The U.S. Department of the Treasury and the Internal Revenue Service (IRS) have issued final regulations requiring custodial brokers to report sales and exchanges of digital assets, including cryptocurrency. These new regulations aim to help taxpayers file accurate tax returns for digital asset transactions, which are already subject to tax under current law.
Key Highlights:
Implementation Date: The regulations will take effect for transactions starting in the calendar year 2025. Brokers will report these transactions using the new Form 1099-DA.
Public Feedback: Over 44,000 public comments were considered before finalizing these regulations. The IRS has tried to balance industry concerns with the need to close the tax gap related to digital assets.
Scope of Reporting: The regulations require brokers who take possession of digital assets to report sales and exchanges. This includes operators of custodial digital asset trading platforms, certain hosted wallet providers, digital asset kiosks, and processors of digital asset payments (PDAPs).
Exclusions: Decentralized or non-custodial brokers, who do not take possession of the digital assets being sold, are not included in these reporting requirements. Separate rules for these brokers will be provided in the future.
Basis, Gain, and Loss Determination: The regulations provide rules for taxpayers to determine the basis, gain, and loss from digital asset transactions. They also include backup withholding rules.

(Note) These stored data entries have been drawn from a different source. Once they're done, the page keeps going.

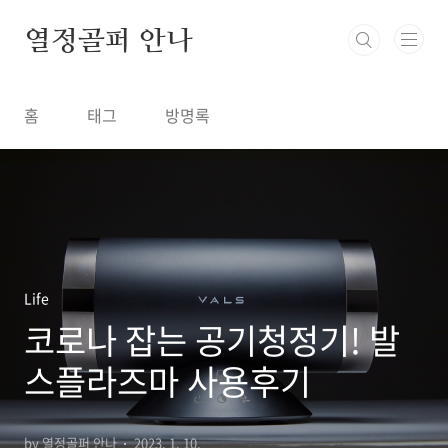
본문 바로가기
열정골퍼 안나
홈
태그
방명록
Life
코로나 잡는 공기청정기! 발
스플라즈마 사용후기
by 열정골퍼 안나
2023. 1. 10.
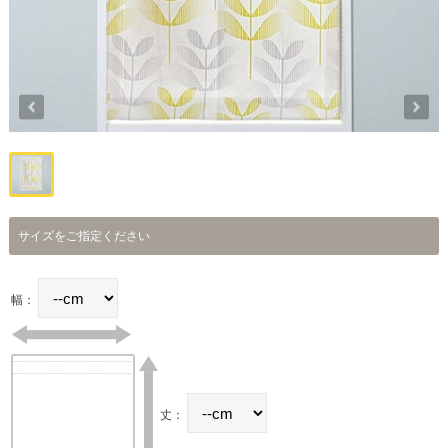
サイズをご指定ください
幅：
丈：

Transitional and Penalty Relief: The IRS is providing transitional relief and penalty relief from reporting and backup withholding rules on certain transactions to help phase in the new requirements.
Real Estate Transactions: Starting January 1, 2026, real estate professionals must report the fair market value of digital assets paid by buyers and received by sellers in real estate transactions.

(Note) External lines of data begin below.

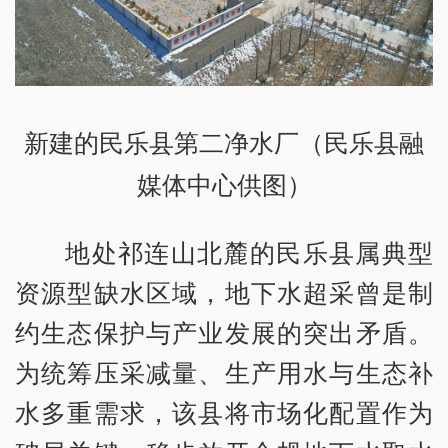
新建的民乐县第二净水厂（民乐县融
媒体中心供图）
地处祁连山北麓的民乐县属典型
资源型缺水区域，地下水超采曾是制
约生态保护与产业发展的突出矛盾。
为统筹压采减量、生产用水与生态补
水多重需求，该县将市场化配置作为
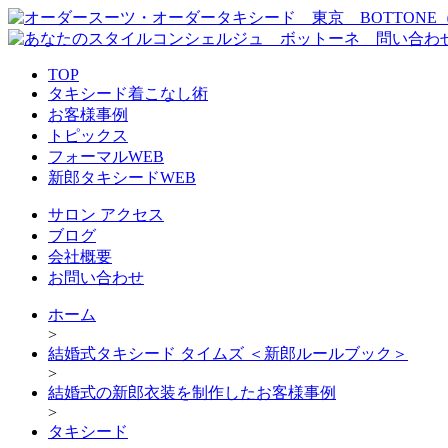
TOP
タキシード着こなし術
お客様事例
トピックス
フォーマルWEB
新郎タキシードWEB
サロン アクセス
ブログ
会社概要
お問い合わせ
ホーム
>
結婚式タキシード タイムズ ＜新郎ルールブック＞
>
結婚式の新郎衣装を制作したお客様事例
>
タキシード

Aggregate Reporting for Stablecoins and NFTs: The regulations allow for an optional, aggregate reporting method for certain sales of stablecoins and non-fungible tokens (NFTs), applicable only after sales exceed de minimis thresholds.
Notice 2024-56: This provides general transitional relief from reporting penalties and backup withholding for brokers making a good faith effort to comply with the new rules during 2025.
Notice 2024-57: This informs brokers that they will not need to file information returns or furnish payee statements for specific transactions until further guidance is issued. These transactions include wrapping and unwrapping, liquidity provider, staking, digital asset lending, short sales, and notional principal contract transactions.
Revenue Procedure 2024-28: This allows taxpayers to rely on any reasonable allocation of units of unused basis to wallets or accounts that hold the same number of remaining digital asset units.
Conclusion
These new IRS regulations mark a significant step in regulating the digital asset space. They are designed to improve compliance and provide taxpayers with the information needed to accurately report digital asset transactions. As the landscape of digital assets continues to evolve, staying informed and compliant with these regulations will be crucial for both individuals and businesses involved in this space.